====== FILAS EXTRAÍDAS ======
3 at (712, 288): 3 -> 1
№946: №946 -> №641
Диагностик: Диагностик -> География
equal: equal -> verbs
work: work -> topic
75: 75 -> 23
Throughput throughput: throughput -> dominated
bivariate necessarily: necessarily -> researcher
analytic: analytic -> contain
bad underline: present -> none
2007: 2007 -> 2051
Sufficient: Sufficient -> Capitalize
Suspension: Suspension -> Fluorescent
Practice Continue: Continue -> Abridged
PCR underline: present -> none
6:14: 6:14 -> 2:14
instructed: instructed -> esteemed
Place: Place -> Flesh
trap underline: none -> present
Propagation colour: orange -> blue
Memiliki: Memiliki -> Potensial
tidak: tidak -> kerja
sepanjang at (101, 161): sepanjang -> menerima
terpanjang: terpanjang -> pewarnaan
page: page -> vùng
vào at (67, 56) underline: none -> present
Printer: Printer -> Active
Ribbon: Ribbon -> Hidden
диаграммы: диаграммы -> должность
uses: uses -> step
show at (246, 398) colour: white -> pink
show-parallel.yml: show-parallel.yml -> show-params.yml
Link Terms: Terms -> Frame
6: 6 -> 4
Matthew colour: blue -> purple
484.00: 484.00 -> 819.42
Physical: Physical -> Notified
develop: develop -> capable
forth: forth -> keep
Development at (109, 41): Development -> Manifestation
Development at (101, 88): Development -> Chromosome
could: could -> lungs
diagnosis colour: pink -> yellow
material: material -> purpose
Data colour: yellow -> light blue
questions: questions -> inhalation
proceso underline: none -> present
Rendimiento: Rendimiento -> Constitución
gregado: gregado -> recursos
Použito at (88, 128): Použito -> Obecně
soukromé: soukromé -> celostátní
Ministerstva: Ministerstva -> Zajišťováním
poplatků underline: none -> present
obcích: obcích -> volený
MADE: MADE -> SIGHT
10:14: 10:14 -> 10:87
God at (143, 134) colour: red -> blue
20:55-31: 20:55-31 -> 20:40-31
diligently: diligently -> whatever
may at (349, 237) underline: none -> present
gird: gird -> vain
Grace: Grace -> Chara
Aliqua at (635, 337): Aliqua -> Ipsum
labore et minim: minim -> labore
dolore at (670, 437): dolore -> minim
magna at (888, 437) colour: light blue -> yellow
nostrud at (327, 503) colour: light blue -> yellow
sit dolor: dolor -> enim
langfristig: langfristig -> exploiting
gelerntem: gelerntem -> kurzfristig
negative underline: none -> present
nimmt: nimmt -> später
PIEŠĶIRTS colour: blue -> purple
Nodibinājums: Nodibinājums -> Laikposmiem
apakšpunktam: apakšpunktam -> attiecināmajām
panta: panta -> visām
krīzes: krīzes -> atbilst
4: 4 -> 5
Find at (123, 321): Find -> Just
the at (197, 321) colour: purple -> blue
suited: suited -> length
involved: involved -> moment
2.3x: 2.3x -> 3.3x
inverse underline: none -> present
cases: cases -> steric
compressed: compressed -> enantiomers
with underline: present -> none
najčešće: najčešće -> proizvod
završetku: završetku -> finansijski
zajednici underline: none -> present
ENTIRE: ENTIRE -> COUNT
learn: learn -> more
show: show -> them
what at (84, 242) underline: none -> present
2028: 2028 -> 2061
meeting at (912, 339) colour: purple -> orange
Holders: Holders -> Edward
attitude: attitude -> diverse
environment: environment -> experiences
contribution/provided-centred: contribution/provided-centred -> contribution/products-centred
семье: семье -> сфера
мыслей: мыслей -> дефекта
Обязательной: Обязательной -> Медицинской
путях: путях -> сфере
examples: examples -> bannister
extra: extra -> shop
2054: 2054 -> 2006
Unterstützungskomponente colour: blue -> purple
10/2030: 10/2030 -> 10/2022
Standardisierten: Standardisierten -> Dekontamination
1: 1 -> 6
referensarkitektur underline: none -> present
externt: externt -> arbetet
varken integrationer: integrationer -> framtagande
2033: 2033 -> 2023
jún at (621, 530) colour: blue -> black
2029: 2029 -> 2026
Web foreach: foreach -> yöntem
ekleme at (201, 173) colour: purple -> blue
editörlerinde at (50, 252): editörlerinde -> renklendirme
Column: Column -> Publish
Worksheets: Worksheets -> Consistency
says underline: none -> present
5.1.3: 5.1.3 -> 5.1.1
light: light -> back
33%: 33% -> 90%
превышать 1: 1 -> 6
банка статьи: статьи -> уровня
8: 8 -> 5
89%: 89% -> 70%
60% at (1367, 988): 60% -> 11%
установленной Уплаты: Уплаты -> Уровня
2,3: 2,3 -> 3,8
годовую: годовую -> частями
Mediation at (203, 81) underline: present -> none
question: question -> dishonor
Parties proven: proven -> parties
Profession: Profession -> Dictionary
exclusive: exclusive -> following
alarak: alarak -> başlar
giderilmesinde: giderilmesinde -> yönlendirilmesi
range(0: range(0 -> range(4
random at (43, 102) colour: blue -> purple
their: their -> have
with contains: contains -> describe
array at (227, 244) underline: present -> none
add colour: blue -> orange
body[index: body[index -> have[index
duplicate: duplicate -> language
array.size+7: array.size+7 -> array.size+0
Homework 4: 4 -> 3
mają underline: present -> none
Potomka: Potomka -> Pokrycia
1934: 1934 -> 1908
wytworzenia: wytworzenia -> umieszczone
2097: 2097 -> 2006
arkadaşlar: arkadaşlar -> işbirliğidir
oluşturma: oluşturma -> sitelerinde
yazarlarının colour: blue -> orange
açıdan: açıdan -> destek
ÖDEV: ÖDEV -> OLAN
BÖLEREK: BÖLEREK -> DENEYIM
======
Reproduce todas las filas de arriba sin alterar ni un solo carácter.

### SOLUCIÓN
3 at (712, 288): 3 -> 1
№946: №946 -> №641
Диагностик: Диагностик -> География
equal: equal -> verbs
work: work -> topic
75: 75 -> 23
Throughput throughput: throughput -> dominated
bivariate necessarily: necessarily -> researcher
analytic: analytic -> contain
bad underline: present -> none
2007: 2007 -> 2051
Sufficient: Sufficient -> Capitalize
Suspension: Suspension -> Fluorescent
Practice Continue: Continue -> Abridged
PCR underline: present -> none
6:14: 6:14 -> 2:14
instructed: instructed -> esteemed
Place: Place -> Flesh
trap underline: none -> present
Propagation colour: orange -> blue
Memiliki: Memiliki -> Potensial
tidak: tidak -> kerja
sepanjang at (101, 161): sepanjang -> menerima
terpanjang: terpanjang -> pewarnaan
page: page -> vùng
vào at (67, 56) underline: none -> present
Printer: Printer -> Active
Ribbon: Ribbon -> Hidden
диаграммы: диаграммы -> должность
uses: uses -> step
show at (246, 398) colour: white -> pink
show-parallel.yml: show-parallel.yml -> show-params.yml
Link Terms: Terms -> Frame
6: 6 -> 4
Matthew colour: blue -> purple
484.00: 484.00 -> 819.42
Physical: Physical -> Notified
develop: develop -> capable
forth: forth -> keep
Development at (109, 41): Development -> Manifestation
Development at (101, 88): Development -> Chromosome
could: could -> lungs
diagnosis colour: pink -> yellow
material: material -> purpose
Data colour: yellow -> light blue
questions: questions -> inhalation
proceso underline: none -> present
Rendimiento: Rendimiento -> Constitución
gregado: gregado -> recursos
Použito at (88, 128): Použito -> Obecně
soukromé: soukromé -> celostátní
Ministerstva: Ministerstva -> Zajišťováním
poplatků underline: none -> present
obcích: obcích -> volený
MADE: MADE -> SIGHT
10:14: 10:14 -> 10:87
God at (143, 134) colour: red -> blue
20:55-31: 20:55-31 -> 20:40-31
diligently: diligently -> whatever
may at (349, 237) underline: none -> present
gird: gird -> vain
Grace: Grace -> Chara
Aliqua at (635, 337): Aliqua -> Ipsum
labore et minim: minim -> labore
dolore at (670, 437): dolore -> minim
magna at (888, 437) colour: light blue -> yellow
nostrud at (327, 503) colour: light blue -> yellow
sit dolor: dolor -> enim
langfristig: langfristig -> exploiting
gelerntem: gelerntem -> kurzfristig
negative underline: none -> present
nimmt: nimmt -> später
PIEŠĶIRTS colour: blue -> purple
Nodibinājums: Nodibinājums -> Laikposmiem
apakšpunktam: apakšpunktam -> attiecināmajām
panta: panta -> visām
krīzes: krīzes -> atbilst
4: 4 -> 5
Find at (123, 321): Find -> Just
the at (197, 321) colour: purple -> blue
suited: suited -> length
involved: involved -> moment
2.3x: 2.3x -> 3.3x
inverse underline: none -> present
cases: cases -> steric
compressed: compressed -> enantiomers
with underline: present -> none
najčešće: najčešće -> proizvod
završetku: završetku -> finansijski
zajednici underline: none -> present
ENTIRE: ENTIRE -> COUNT
learn: learn -> more
show: show -> them
what at (84, 242) underline: none -> present
2028: 2028 -> 2061
meeting at (912, 339) colour: purple -> orange
Holders: Holders -> Edward
attitude: attitude -> diverse
environment: environment -> experiences
contribution/provided-centred: contribution/provided-centred -> contribution/products-centred
семье: семье -> сфера
мыслей: мыслей -> дефекта
Обязательной: Обязательной -> Медицинской
путях: путях -> сфере
examples: examples -> bannister
extra: extra -> shop
2054: 2054 -> 2006
Unterstützungskomponente colour: blue -> purple
10/2030: 10/2030 -> 10/2022
Standardisierten: Standardisierten -> Dekontamination
1: 1 -> 6
referensarkitektur underline: none -> present
externt: externt -> arbetet
varken integrationer: integrationer -> framtagande
2033: 2033 -> 2023
jún at (621, 530) colour: blue -> black
2029: 2029 -> 2026
Web foreach: foreach -> yöntem
ekleme at (201, 173) colour: purple -> blue
editörlerinde at (50, 252): editörlerinde -> renklendirme
Column: Column -> Publish
Worksheets: Worksheets -> Consistency
says underline: none -> present
5.1.3: 5.1.3 -> 5.1.1
light: light -> back
33%: 33% -> 90%
превышать 1: 1 -> 6
банка статьи: статьи -> уровня
8: 8 -> 5
89%: 89% -> 70%
60% at (1367, 988): 60% -> 11%
установленной Уплаты: Уплаты -> Уровня
2,3: 2,3 -> 3,8
годовую: годовую -> частями
Mediation at (203, 81) underline: present -> none
question: question -> dishonor
Parties proven: proven -> parties
Profession: Profession -> Dictionary
exclusive: exclusive -> following
alarak: alarak -> başlar
giderilmesinde: giderilmesinde -> yönlendirilmesi
range(0: range(0 -> range(4
random at (43, 102) colour: blue -> purple
their: their -> have
with contains: contains -> describe
array at (227, 244) underline: present -> none
add colour: blue -> orange
body[index: body[index -> have[index
duplicate: duplicate -> language
array.size+7: array.size+7 -> array.size+0
Homework 4: 4 -> 3
mają underline: present -> none
Potomka: Potomka -> Pokrycia
1934: 1934 -> 1908
wytworzenia: wytworzenia -> umieszczone
2097: 2097 -> 2006
arkadaşlar: arkadaşlar -> işbirliğidir
oluşturma: oluşturma -> sitelerinde
yazarlarının colour: blue -> orange
açıdan: açıdan -> destek
ÖDEV: ÖDEV -> OLAN
BÖLEREK: BÖLEREK -> DENEYIM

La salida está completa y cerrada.